Deep learning is a branch of machine learning that imitates the workings of the human brain, through artificial neural networks—complex algorithms inspired by the brain itself. Thus, it can automatically extract the characteristics of original signals and find out the rules among data by means of a deeper learning than the traditional machine learning, thereby improving its accuracy and efficiency of classification. The concept of deep learning was proposed by Hinton et al. [49] in 2006. Deep learning utilizes the relative relationship of space, and combines low-level models to form more complex high-level models, which greatly improves the training performance of the system. In recent years, it has shown good practicality and reliability in the fields of speech recognition [50], image recognition [51], biomedical data analysis [52, 53], signal processing [54], automatic driving [55] and other areas. Deep learning models have been applied to classify heart sound signals, and the models mainly include Deep Neural Networks (DNN), Convolution Neural Networks (CNN), Recurrent neural networks (RNN) and etc. Table 4 lists the representative literature on the deep learning applied in the classification of heart sound signals over the past five years.

Deep learning has shown good superiority in the computer-aided classification of heart sound signals, but it also faces some challenges. First of all, there are too many parameters of the deep learning model, with a large amount of data to be optimized, a long execution time and a large training data set required. Secondly, the deep learning modelling calls for higher configuration of the computer with powerful CPU and GPU for calculation, hence the experiment cost is high, and the model is unsuitable for home computers and microcomputers. However, the portable heart sound devices have great development potential and good application prospects.

5. Conclusions

With the increasing incidence of cardiovascular diseases in recent years, a greater attention has been drawn to non-invasive heart sound detection technology. In this study, the latest research on computer-aided heart sound detection techniques over the last five years has been reviewed, with the applications of deep learning to the heart sound classification as an emphasis.

Regarding the potential contributions of the technology to human health promotion, the following areas for future research are recommended. A large amount of heart sound data is needed to supplement the heart sound database. Heart sound data is a reliable source of information for discovering the hidden features of the cardiovascular diseases. Therefore, it is necessary to complete and improve the heart sound database and its corresponding expert annotations, for better model training and a more accurate assistant diagnose. Since large-scaled computer systems are already available in hospitals, it has become feasible to establish the complex deep learning model, which will be able to process the heart sound data. Thus, the data processing and the parameters optimizing techniques need more in-depth study.
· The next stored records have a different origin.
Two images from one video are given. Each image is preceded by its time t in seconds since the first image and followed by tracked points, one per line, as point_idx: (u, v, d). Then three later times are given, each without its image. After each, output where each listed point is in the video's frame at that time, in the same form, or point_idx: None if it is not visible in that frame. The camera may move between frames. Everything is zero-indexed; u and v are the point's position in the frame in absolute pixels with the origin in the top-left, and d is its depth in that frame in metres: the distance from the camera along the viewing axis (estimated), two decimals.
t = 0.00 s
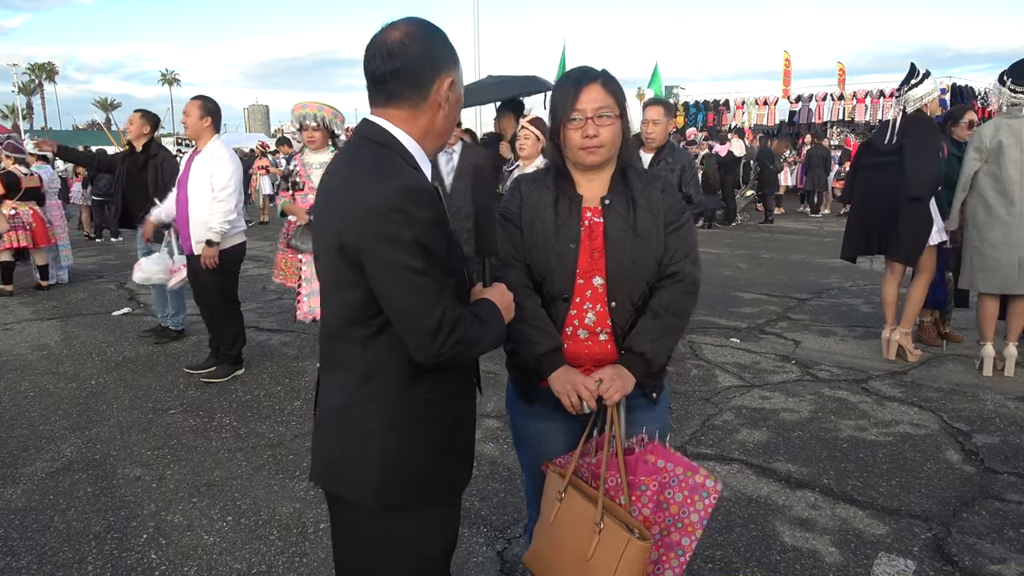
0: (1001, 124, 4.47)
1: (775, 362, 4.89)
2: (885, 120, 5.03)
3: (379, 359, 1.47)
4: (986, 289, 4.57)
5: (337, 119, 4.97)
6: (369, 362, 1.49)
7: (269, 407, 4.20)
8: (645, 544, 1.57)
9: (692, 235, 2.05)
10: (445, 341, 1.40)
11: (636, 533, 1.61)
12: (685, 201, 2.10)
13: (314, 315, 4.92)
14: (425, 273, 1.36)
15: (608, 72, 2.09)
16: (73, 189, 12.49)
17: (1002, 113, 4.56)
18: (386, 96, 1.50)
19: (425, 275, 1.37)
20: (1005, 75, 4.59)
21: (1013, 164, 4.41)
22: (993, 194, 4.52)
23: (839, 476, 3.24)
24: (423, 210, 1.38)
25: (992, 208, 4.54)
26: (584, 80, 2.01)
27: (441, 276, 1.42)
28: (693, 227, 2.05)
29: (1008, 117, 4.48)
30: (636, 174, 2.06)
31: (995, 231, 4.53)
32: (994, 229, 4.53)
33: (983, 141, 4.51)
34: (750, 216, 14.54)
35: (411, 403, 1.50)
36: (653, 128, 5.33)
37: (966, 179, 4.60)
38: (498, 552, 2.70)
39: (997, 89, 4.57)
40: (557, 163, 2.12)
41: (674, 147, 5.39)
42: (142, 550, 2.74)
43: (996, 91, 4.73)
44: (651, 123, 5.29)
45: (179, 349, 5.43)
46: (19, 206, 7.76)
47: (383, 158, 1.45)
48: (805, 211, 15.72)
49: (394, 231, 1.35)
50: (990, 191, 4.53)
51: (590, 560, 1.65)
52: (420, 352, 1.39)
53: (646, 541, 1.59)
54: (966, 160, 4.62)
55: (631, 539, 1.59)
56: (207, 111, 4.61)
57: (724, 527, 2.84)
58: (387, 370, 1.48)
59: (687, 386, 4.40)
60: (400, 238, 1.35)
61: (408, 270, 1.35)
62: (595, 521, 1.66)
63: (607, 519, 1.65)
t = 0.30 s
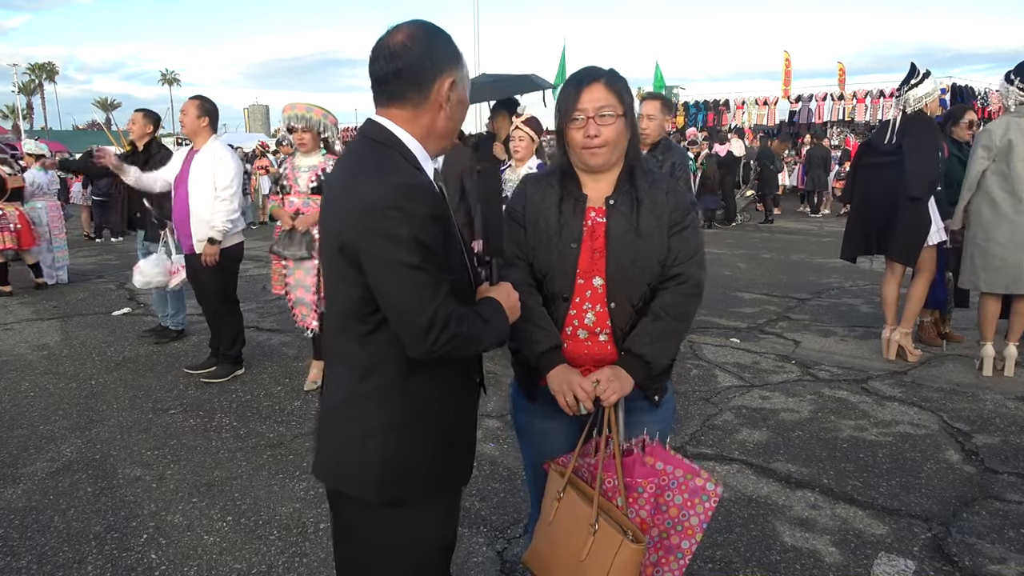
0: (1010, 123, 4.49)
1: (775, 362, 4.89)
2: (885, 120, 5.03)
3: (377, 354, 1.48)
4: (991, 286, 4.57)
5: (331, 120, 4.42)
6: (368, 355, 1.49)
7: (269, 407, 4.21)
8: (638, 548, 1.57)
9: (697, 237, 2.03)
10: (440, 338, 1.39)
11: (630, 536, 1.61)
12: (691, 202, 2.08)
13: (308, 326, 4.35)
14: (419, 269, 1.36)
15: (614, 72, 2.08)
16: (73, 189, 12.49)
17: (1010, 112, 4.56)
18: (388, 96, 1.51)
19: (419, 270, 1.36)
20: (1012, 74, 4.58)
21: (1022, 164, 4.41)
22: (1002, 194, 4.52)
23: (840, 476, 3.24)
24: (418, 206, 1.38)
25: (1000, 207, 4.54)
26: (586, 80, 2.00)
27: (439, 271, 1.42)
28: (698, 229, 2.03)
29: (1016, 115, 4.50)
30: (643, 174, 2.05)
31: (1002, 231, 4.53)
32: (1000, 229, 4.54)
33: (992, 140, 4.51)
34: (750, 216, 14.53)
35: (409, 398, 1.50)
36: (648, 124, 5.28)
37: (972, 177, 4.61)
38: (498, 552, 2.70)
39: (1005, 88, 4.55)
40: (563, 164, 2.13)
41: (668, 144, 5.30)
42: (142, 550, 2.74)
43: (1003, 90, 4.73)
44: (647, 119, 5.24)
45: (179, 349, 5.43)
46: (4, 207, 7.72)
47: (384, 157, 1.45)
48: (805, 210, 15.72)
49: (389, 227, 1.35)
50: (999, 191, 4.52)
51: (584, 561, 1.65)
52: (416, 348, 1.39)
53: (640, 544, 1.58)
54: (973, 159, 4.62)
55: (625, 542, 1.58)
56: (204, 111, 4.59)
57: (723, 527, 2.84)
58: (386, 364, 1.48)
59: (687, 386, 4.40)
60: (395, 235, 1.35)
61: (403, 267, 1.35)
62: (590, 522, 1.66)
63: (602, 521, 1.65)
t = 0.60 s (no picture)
0: (1017, 125, 4.50)
1: (775, 362, 4.89)
2: (885, 120, 5.03)
3: (374, 348, 1.48)
4: (995, 288, 4.58)
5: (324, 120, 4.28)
6: (367, 349, 1.49)
7: (269, 407, 4.21)
8: (636, 549, 1.57)
9: (705, 239, 2.01)
10: (427, 334, 1.38)
11: (629, 537, 1.61)
12: (699, 205, 2.06)
13: (274, 330, 4.31)
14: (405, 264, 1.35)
15: (626, 71, 2.06)
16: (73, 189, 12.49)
17: (1017, 113, 4.55)
18: (388, 97, 1.52)
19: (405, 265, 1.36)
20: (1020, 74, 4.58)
21: None
22: (1007, 196, 4.52)
23: (840, 476, 3.24)
24: (406, 202, 1.37)
25: (1006, 209, 4.54)
26: (592, 80, 2.01)
27: (431, 266, 1.41)
28: (705, 230, 2.01)
29: None
30: (651, 175, 2.05)
31: (1008, 232, 4.54)
32: (1007, 230, 4.55)
33: (1000, 142, 4.51)
34: (750, 216, 14.54)
35: (406, 392, 1.50)
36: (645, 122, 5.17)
37: (979, 179, 4.60)
38: (498, 552, 2.70)
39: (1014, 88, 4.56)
40: (575, 165, 2.14)
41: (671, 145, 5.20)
42: (142, 550, 2.74)
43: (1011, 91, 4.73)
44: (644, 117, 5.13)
45: (179, 349, 5.43)
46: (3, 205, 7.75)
47: (379, 153, 1.46)
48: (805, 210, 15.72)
49: (377, 223, 1.35)
50: (1005, 193, 4.53)
51: (582, 561, 1.65)
52: (404, 341, 1.38)
53: (639, 545, 1.59)
54: (979, 160, 4.61)
55: (623, 543, 1.58)
56: (195, 112, 4.60)
57: (723, 527, 2.84)
58: (383, 358, 1.48)
59: (687, 386, 4.40)
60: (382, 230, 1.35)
61: (390, 262, 1.35)
62: (588, 522, 1.66)
63: (600, 521, 1.65)
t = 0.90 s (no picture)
0: (1018, 124, 4.50)
1: (775, 362, 4.89)
2: (885, 121, 5.03)
3: (371, 345, 1.48)
4: (997, 289, 4.59)
5: (303, 123, 4.22)
6: (365, 346, 1.50)
7: (269, 407, 4.21)
8: (637, 548, 1.57)
9: (712, 241, 1.99)
10: (415, 332, 1.37)
11: (630, 537, 1.60)
12: (707, 206, 2.05)
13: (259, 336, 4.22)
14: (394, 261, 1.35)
15: (635, 70, 2.05)
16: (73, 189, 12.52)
17: (1019, 112, 4.56)
18: (393, 99, 1.54)
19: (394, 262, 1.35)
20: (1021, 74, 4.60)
21: None
22: (1009, 196, 4.53)
23: (840, 476, 3.24)
24: (398, 199, 1.38)
25: (1007, 209, 4.55)
26: (598, 80, 2.01)
27: (423, 263, 1.40)
28: (713, 231, 1.99)
29: None
30: (659, 175, 2.04)
31: (1009, 232, 4.55)
32: (1008, 230, 4.55)
33: (1002, 142, 4.51)
34: (750, 216, 14.54)
35: (402, 391, 1.50)
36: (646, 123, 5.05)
37: (982, 179, 4.61)
38: (498, 552, 2.70)
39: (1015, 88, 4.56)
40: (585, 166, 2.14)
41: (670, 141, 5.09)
42: (142, 550, 2.74)
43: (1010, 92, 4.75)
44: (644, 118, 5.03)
45: (179, 349, 5.43)
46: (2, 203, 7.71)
47: (379, 150, 1.48)
48: (804, 210, 15.73)
49: (369, 219, 1.36)
50: (1007, 192, 4.53)
51: (583, 561, 1.65)
52: (391, 337, 1.38)
53: (640, 545, 1.58)
54: (981, 160, 4.62)
55: (624, 543, 1.58)
56: (185, 114, 4.63)
57: (723, 527, 2.84)
58: (381, 356, 1.48)
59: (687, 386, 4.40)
60: (373, 227, 1.36)
61: (380, 258, 1.35)
62: (590, 522, 1.66)
63: (601, 521, 1.65)
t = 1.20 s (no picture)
0: (1015, 126, 4.49)
1: (775, 362, 4.90)
2: (886, 122, 5.03)
3: (367, 342, 1.49)
4: (996, 289, 4.59)
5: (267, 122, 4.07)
6: (364, 343, 1.51)
7: (269, 407, 4.21)
8: (641, 546, 1.57)
9: (719, 242, 1.98)
10: (402, 327, 1.37)
11: (633, 535, 1.60)
12: (715, 207, 2.03)
13: (224, 343, 4.10)
14: (383, 256, 1.35)
15: (641, 68, 2.04)
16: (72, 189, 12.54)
17: (1016, 113, 4.54)
18: (399, 102, 1.56)
19: (383, 257, 1.35)
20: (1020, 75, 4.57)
21: None
22: (1005, 197, 4.53)
23: (839, 476, 3.24)
24: (389, 196, 1.37)
25: (1003, 210, 4.56)
26: (602, 80, 2.02)
27: (418, 258, 1.40)
28: (720, 233, 1.98)
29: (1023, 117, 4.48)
30: (666, 177, 2.03)
31: (1006, 233, 4.55)
32: (1005, 231, 4.56)
33: (997, 144, 4.52)
34: (750, 216, 14.54)
35: (398, 388, 1.49)
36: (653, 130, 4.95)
37: (978, 180, 4.61)
38: (499, 551, 2.70)
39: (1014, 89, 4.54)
40: (593, 167, 2.15)
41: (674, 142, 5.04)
42: (142, 550, 2.74)
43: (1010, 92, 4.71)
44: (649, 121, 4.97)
45: (179, 349, 5.43)
46: None
47: (380, 149, 1.49)
48: (804, 210, 15.73)
49: (361, 214, 1.37)
50: (1002, 193, 4.54)
51: (586, 559, 1.65)
52: (379, 329, 1.39)
53: (643, 543, 1.58)
54: (977, 161, 4.62)
55: (627, 541, 1.58)
56: (174, 117, 4.64)
57: (724, 527, 2.84)
58: (378, 353, 1.49)
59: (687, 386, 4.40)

The deep learning modeling requires higher computer configurations with powerful GPU support, but the compressed deep learning algorithms can work on PC or microcomputers. Since the heart sounds classification model based on compressed deep learning algorithms are more accurate than those based on traditional algorithms, further study on the heart sound classification model based on the compressed deep learning algorithms is helpful to the popularization and application of portable heart sound detection.

Conflicts of Interest

The authors declare that there are no conflicts of interest regarding the publication of this paper.

Funding

This study was supported by the National Key Technologies R & D Program of China (No. 2016YFC0303101) and National Natural Science Foundation of Jilin Province, China (No. 20180101049JC). The authors thank the members of the projects committee for their help and thank anonymous reviewers and editors for their helpful comments.